**Consigna escrita**
Devuelve la reseña sobre «¡México lindo!» entera, palabra por palabra y sin ningún cambio.

**Fragmento para leer**

Fer Calvi es un camaleón, un cambiaformas. Constantemente cambia de estilos, de temáticas, de formas de narrar. Adopta una forma de plasmar sus ideas en la página… y rápidamente se aburre. Muta, experimenta, se arriesga, y no deja de innovar y de volverse más y más un artista muy difícil de encasillar. De conversación ágil y profunda, de una sapiencia que no solo se aplica al mundo del arte sino a muchas ramas del pensamiento (recomiendo a este respecto escuchar el podcast de Comiqueando en el que participó, varios años atrás).
Yo lo descubrí de pibe, en la Comiqueando clásica, mientras su veta artística se decantaba en Bruno Helmet. Instantáneamente pensás, cuando ves eso por primera vez, “qué grosso este tipo”. Si fuese yanki, o si no estuviese marcado con la maldición argentina de la invisibilidad global que a todo artista sudamericano lamentablemente le toca, sería un autor de renombre mundial.
Durante muchos años le perdí el rastro, y hace poco tuve la enorme suerte de conseguir su maravilloso “¡México lindo!”, editado por Loco Rabia. ¿Y de qué va?
Para resumirlo lo más que se pueda, digamos que es una historia de cambios, un viaje iniciático hacia la transformación personal, una expedición hacia el adentro y el afuera del ser.
El protagonista, “Mister T” (sin relación con el amigo Mario) es un gringo despechado y desencantado de la vida, que decide perderse (¿encontrarse?) en lo que para él es el culo del mundo, pero que terminará por ser el caldo de cultivo de su final y ansiada transformación.
En suelo mexicano, conoce a “Sancho”, un enigmático paisano que le ofrecerá su amistad e intentará guiarlo hacia lo que cualquier persona, según él, debería intentar hacer antes de morir.

**Datos**
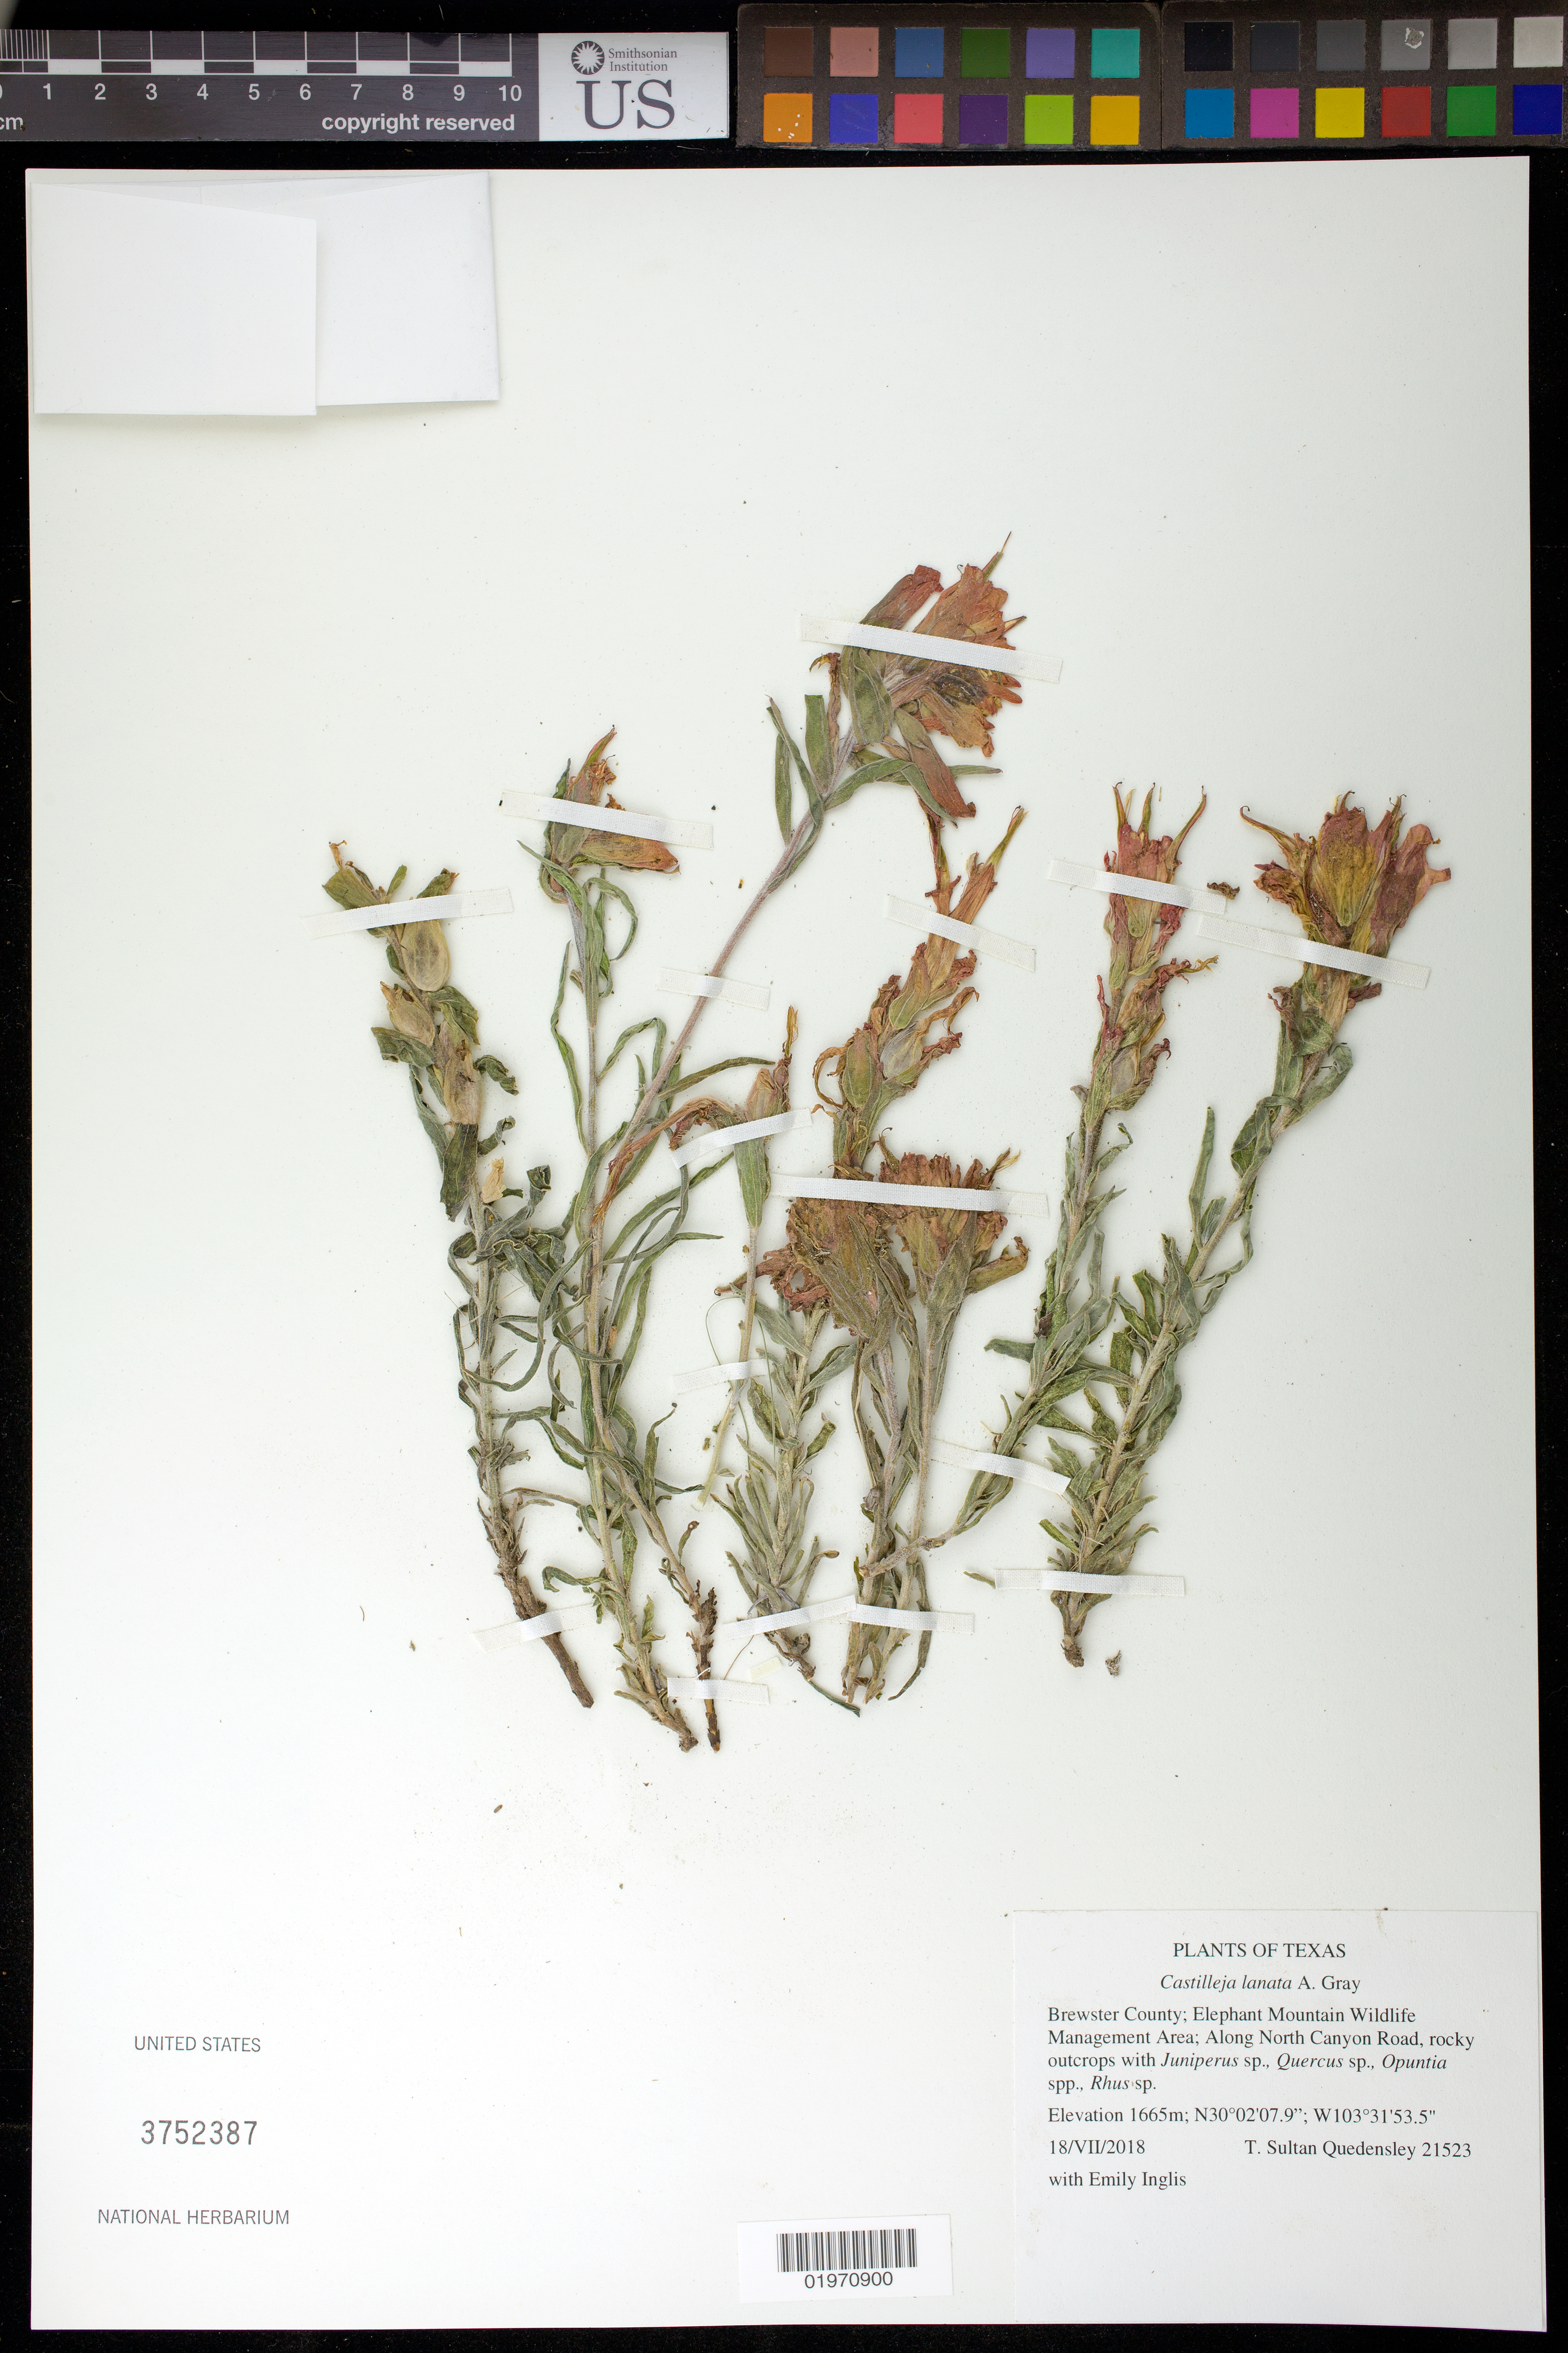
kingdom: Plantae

---

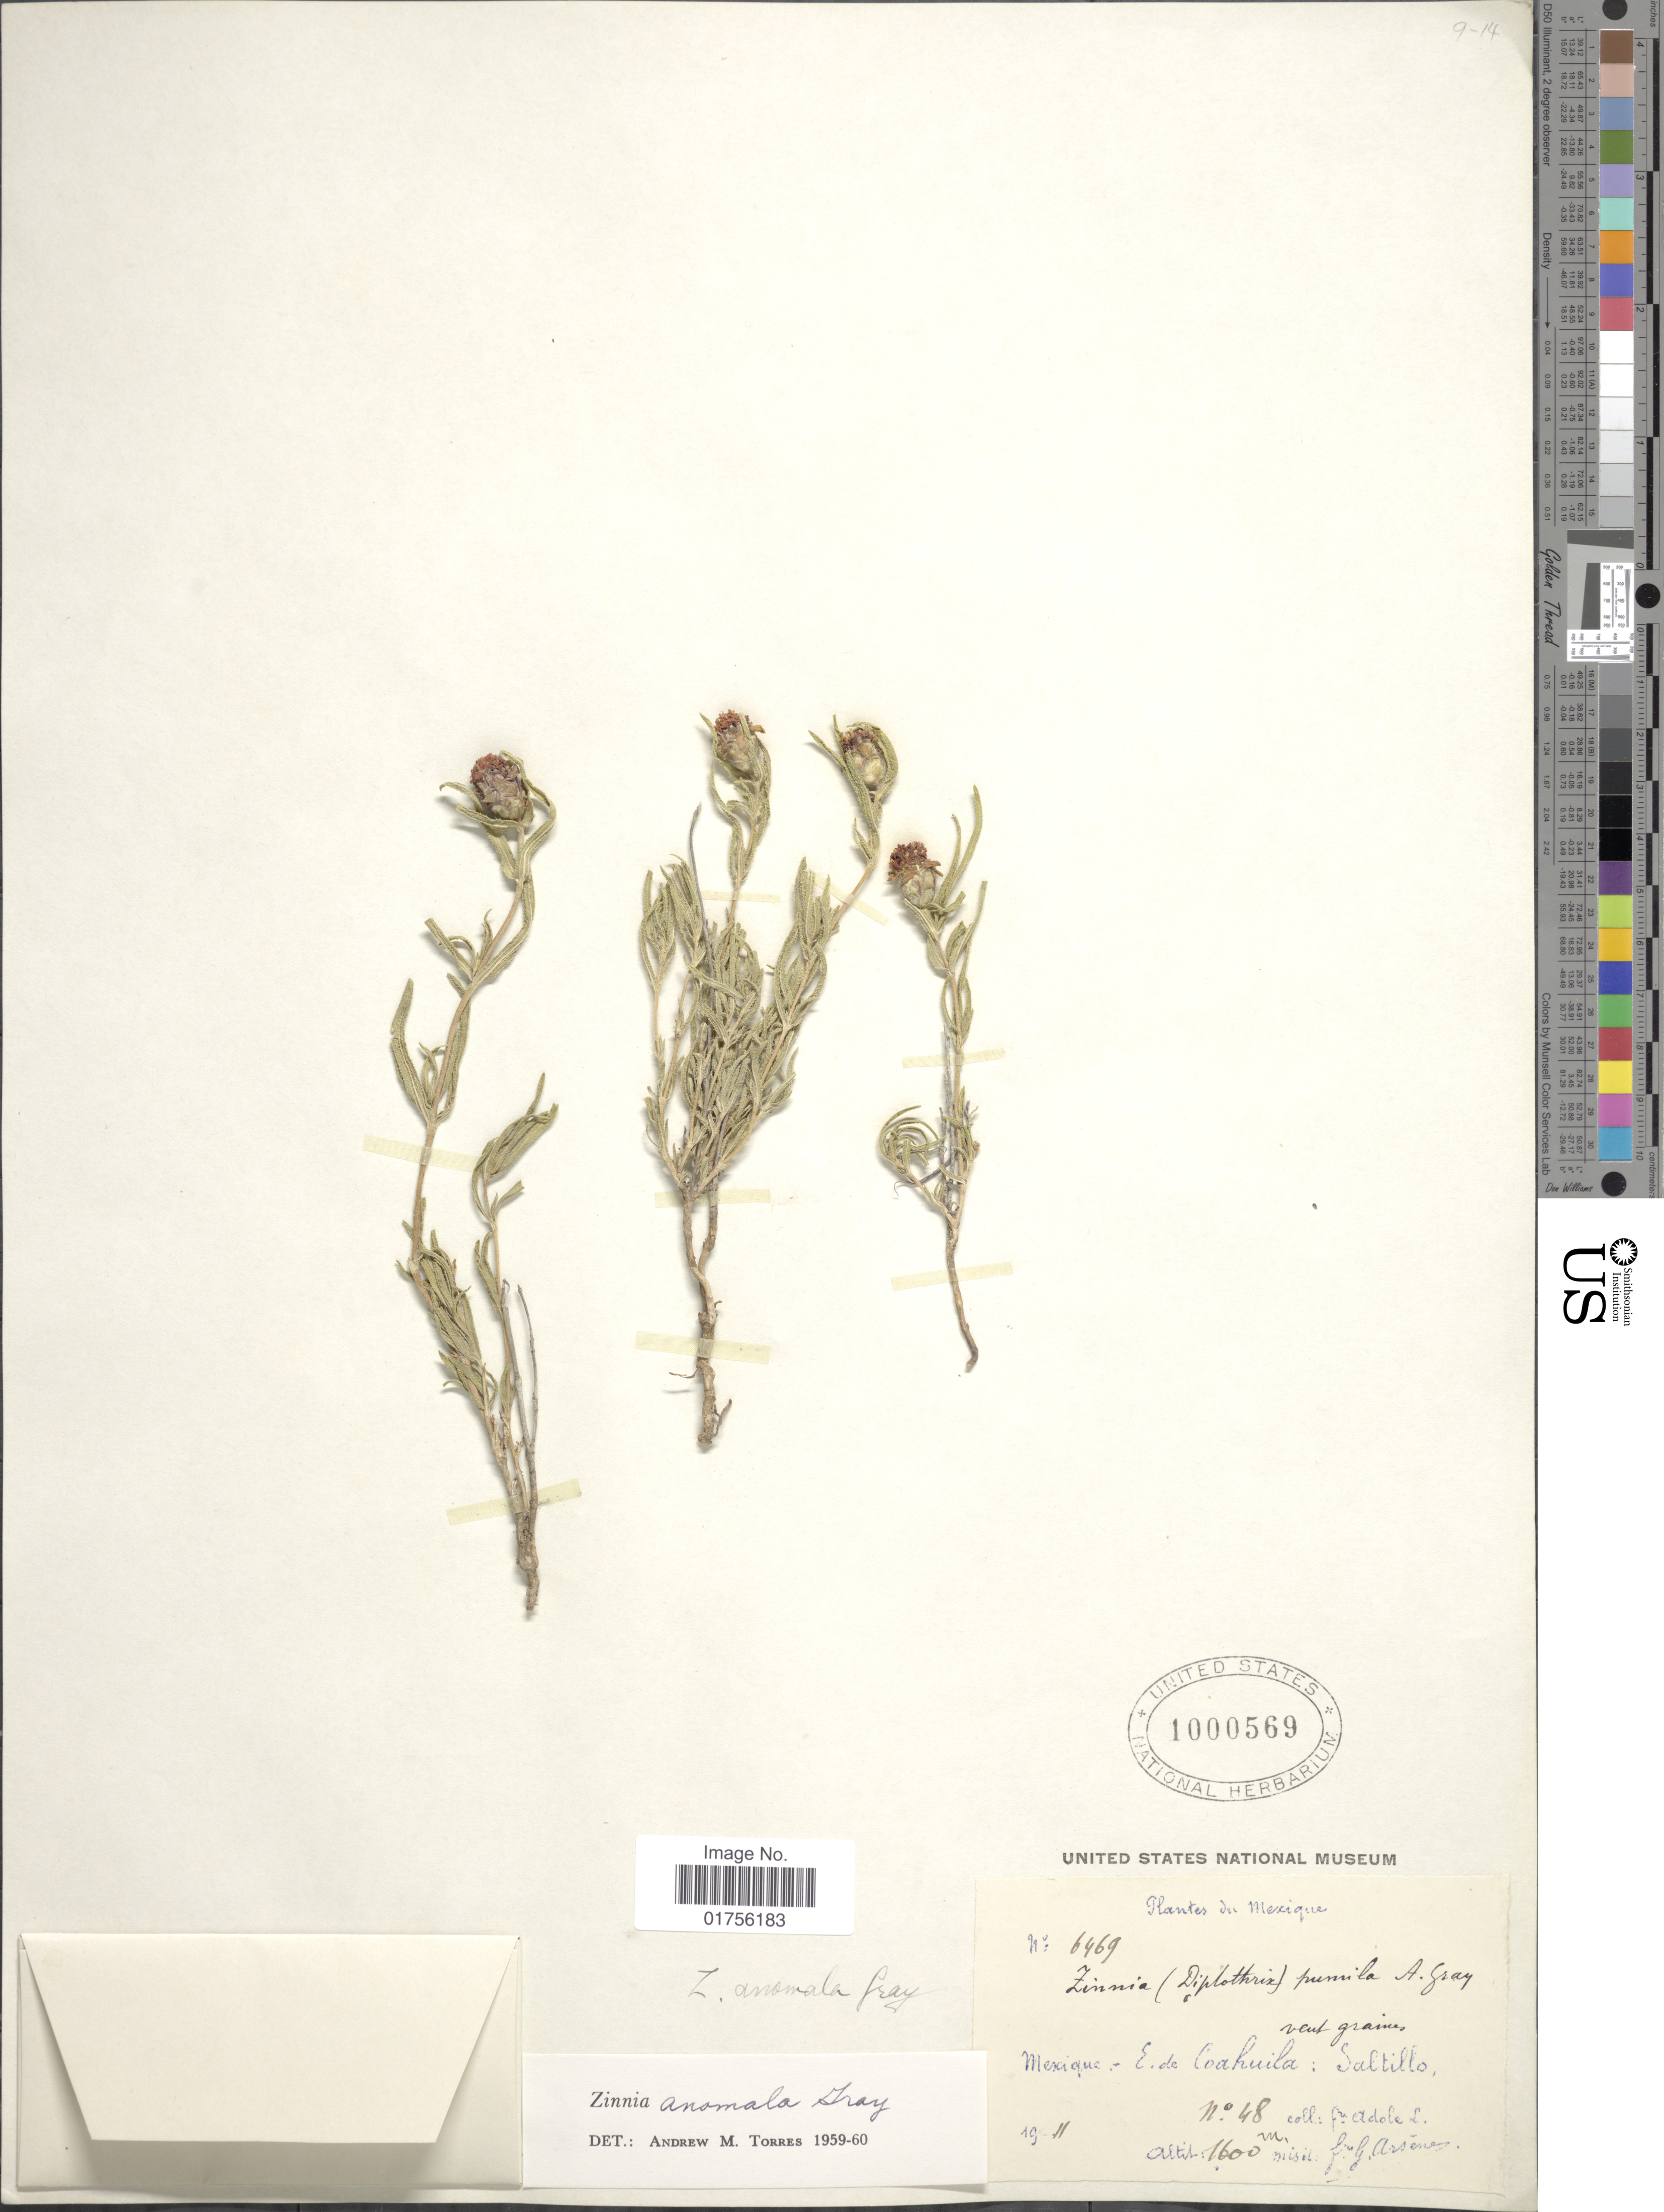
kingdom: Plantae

**Tarea resuelta**
Fer Calvi es un camaleón, un cambiaformas. Constantemente cambia de estilos, de temáticas, de formas de narrar. Adopta una forma de plasmar sus ideas en la página… y rápidamente se aburre. Muta, experimenta, se arriesga, y no deja de innovar y de volverse más y más un artista muy difícil de encasillar. De conversación ágil y profunda, de una sapiencia que no solo se aplica al mundo del arte sino a muchas ramas del pensamiento (recomiendo a este respecto escuchar el podcast de Comiqueando en el que participó, varios años atrás).
Yo lo descubrí de pibe, en la Comiqueando clásica, mientras su veta artística se decantaba en Bruno Helmet. Instantáneamente pensás, cuando ves eso por primera vez, “qué grosso este tipo”. Si fuese yanki, o si no estuviese marcado con la maldición argentina de la invisibilidad global que a todo artista sudamericano lamentablemente le toca, sería un autor de renombre mundial.
Durante muchos años le perdí el rastro, y hace poco tuve la enorme suerte de conseguir su maravilloso “¡México lindo!”, editado por Loco Rabia. ¿Y de qué va?
Para resumirlo lo más que se pueda, digamos que es una historia de cambios, un viaje iniciático hacia la transformación personal, una expedición hacia el adentro y el afuera del ser.
El protagonista, “Mister T” (sin relación con el amigo Mario) es un gringo despechado y desencantado de la vida, que decide perderse (¿encontrarse?) en lo que para él es el culo del mundo, pero que terminará por ser el caldo de cultivo de su final y ansiada transformación.
En suelo mexicano, conoce a “Sancho”, un enigmático paisano que le ofrecerá su amistad e intentará guiarlo hacia lo que cualquier persona, según él, debería intentar hacer antes de morir.